A dazzling story of obsessive love emerges in Cynthia Zarin’s luminous new book inspired and inhabited by the title character of Nabokov’s novel Ada, or Ardor: A Family Chronicle, who was the lifelong love of her half brother, Van.

These electric poems are set in a Nabokovian landscape of memory in which real places, people, and things—the exploration of the Hudson River, Edwardian London, sunflowers, Chekhov, Harlem, decks of cards, the death of Solzhenitsyn, morpho butterflies—collide with the speaker’s own protean tale of desire and loss. With a string of brilliant contemporary sonnets as its spine, the book is a headlong display of mastery and sorrow: in the opening poem, “Birch,” the poet writes “Abide with me, arrive / at its skinned branches, its arms pulled / from the sapling . . . the birch all elbows, taking us in.” But Zarin does not “Destroy and forget” as Nabokov’s witty, tender Ada would have her do; rather, as she writes in “Fugue: Pilgrim Valley,” “The past’s / clear colors make the future dim, Lethe’s / swale lined with willow twigs.” Like all enduring love poetry, these poems are a gorgeous refusal to forget.

A riveting, high-stakes performance by one of our major poets, The Ada Poems extends the reach of American poetry.
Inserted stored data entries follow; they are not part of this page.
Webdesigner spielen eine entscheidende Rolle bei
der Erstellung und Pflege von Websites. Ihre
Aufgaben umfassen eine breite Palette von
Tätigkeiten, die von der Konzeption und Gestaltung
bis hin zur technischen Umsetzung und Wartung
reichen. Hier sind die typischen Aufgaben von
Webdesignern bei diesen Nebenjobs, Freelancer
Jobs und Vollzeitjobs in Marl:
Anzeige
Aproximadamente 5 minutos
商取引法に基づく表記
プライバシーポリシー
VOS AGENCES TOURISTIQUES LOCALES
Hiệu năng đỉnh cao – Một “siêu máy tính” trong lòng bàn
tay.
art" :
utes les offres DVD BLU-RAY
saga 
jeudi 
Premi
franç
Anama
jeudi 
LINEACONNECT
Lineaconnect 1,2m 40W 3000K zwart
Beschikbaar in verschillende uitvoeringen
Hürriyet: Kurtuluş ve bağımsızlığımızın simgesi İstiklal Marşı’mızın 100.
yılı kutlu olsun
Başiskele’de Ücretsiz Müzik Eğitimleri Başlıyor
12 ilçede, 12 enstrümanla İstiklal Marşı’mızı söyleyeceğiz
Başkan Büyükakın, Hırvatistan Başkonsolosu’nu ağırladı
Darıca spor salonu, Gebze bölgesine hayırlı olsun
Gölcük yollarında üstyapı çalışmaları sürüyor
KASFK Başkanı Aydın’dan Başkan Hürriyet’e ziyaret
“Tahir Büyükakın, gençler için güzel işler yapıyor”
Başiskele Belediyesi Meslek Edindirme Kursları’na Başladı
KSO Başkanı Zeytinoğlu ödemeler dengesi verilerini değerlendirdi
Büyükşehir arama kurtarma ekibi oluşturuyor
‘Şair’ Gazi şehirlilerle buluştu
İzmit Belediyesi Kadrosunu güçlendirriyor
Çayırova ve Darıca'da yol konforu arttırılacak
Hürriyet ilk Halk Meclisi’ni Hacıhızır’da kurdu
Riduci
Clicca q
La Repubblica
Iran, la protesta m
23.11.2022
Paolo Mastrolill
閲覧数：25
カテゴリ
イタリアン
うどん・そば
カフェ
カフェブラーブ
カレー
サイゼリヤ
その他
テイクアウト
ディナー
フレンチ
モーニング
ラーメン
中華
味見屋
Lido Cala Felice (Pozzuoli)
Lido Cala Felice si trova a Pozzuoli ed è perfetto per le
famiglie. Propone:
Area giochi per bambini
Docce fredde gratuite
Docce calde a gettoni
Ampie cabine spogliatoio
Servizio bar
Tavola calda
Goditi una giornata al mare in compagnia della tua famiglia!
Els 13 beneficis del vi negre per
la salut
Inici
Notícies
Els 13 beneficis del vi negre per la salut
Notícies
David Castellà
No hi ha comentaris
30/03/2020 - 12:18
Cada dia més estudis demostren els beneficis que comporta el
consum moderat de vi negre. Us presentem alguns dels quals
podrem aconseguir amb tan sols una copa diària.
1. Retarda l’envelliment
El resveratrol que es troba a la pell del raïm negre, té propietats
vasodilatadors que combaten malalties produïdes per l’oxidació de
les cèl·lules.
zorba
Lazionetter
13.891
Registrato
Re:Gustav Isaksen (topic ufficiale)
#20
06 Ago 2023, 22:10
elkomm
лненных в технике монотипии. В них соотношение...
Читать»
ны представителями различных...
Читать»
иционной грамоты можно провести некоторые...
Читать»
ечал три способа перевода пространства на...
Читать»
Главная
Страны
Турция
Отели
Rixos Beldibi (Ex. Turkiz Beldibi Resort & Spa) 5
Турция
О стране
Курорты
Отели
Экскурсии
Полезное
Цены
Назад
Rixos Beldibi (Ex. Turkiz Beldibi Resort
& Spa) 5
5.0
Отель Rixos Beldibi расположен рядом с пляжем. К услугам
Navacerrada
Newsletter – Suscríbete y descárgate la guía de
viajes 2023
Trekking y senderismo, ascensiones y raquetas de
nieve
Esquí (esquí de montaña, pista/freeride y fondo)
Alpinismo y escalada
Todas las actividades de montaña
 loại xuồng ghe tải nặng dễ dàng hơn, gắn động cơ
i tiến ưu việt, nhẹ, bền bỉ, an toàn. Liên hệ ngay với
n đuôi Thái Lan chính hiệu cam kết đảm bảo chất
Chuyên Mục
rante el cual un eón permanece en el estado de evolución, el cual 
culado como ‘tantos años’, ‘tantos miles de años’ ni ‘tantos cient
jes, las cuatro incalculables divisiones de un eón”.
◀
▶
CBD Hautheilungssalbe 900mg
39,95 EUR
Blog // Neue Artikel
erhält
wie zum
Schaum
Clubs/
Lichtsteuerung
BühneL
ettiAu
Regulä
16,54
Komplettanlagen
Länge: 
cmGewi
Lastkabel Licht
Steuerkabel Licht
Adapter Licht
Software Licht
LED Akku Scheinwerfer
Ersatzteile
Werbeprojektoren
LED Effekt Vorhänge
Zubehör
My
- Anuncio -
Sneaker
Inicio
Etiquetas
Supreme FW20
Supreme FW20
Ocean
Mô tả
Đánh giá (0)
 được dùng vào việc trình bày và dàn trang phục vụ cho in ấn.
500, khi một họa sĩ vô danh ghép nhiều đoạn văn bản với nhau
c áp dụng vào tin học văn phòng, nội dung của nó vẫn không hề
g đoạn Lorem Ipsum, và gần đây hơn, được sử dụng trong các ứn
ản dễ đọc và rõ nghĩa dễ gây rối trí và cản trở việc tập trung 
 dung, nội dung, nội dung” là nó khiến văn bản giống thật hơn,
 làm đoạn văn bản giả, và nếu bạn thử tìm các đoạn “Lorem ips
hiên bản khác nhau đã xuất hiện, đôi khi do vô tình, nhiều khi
Cynthia Zarin was born in New York City and educated at Harvard and Columbia. She is the author of three previous books of poetry—The Watercourse, Fire Lyric, and The Swordfish Tooth—and several books for children. She is a longtime contributor to The New Yorker. The recipient of fellowships from the National Endowment for the Arts and the Ingram Merrill Foundation, and winner of the Peter I. B. Lavan Younger Poets Award and the Los Angeles Times Book Prize, she teaches at Yale and lives in New York City.